While, in this instance, Mike Stark does not speak for me, I fully support his right to say and do whatever he wants to say and do within a lawful context. If he wants to have a truckload of loofah gloves delivered to O'Reilly, fine. Be my guest! Wants to purchase billboards surrounding O'Reilly's neighborhood calling O'Reilly a little-dicked pervert? I find it questionable, but within Mike's rights as an individual according to the First Amendment, which I hold quite dear. I don't agree with those tactics, or with continuing to give O'Reilly attention that he is craving but so doesn't deserve, but if it's legal, then have at the free speech regardless of how I feel about what is being said or how it's being said.

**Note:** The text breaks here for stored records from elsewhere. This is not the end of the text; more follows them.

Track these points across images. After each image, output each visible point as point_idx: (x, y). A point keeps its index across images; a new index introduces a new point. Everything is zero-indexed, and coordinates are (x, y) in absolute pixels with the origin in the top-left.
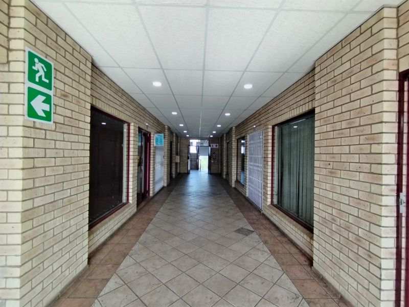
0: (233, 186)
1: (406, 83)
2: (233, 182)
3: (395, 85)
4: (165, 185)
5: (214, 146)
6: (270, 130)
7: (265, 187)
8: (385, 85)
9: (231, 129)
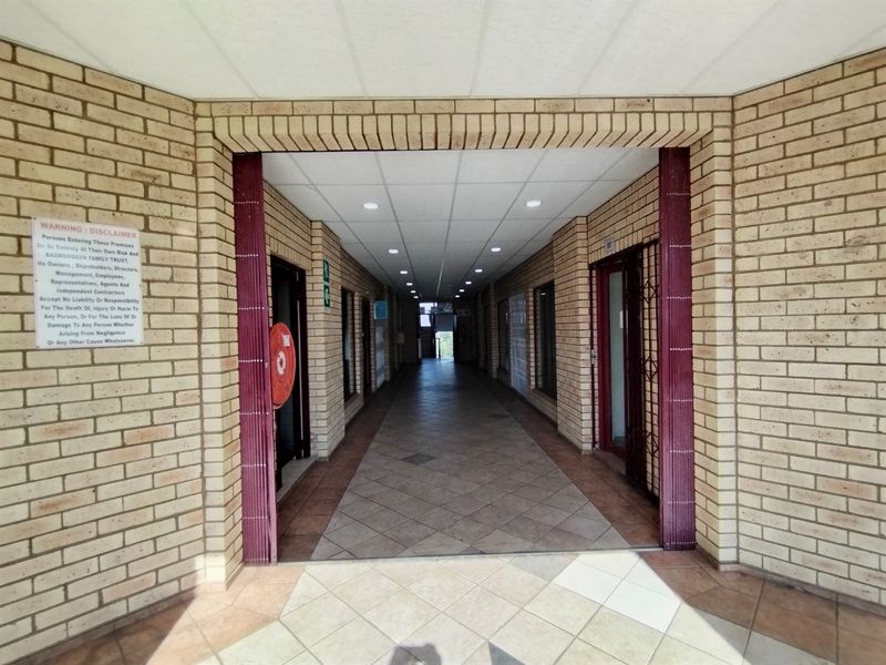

I do, however, most strenuously object to two things: anything like this being done in my name, without my approval; and my disliking these tactics being conflated with my supporting O'Reilly or being a concern troll. Look, I don't really give a shit about O'Reilly's welfare. I don't really care about O'Reilly one way or another. He's a gnat. Annoying and something I wish I could take out with a well-meaning swat, but not something I'm going to hunt down because it just. isn't. worth. it. He isn't worth it. But by god, when you're lumping me in with all the other dKos users, and you're using dKos as a launching point and veil of legitimacy for your antics, you're overstepping your bounds when you assume that you are speaking on my behalf. And you are overstepping your bounds when you call my disagreement with your tactics, undertaken tacitly in my name, "concern trolling."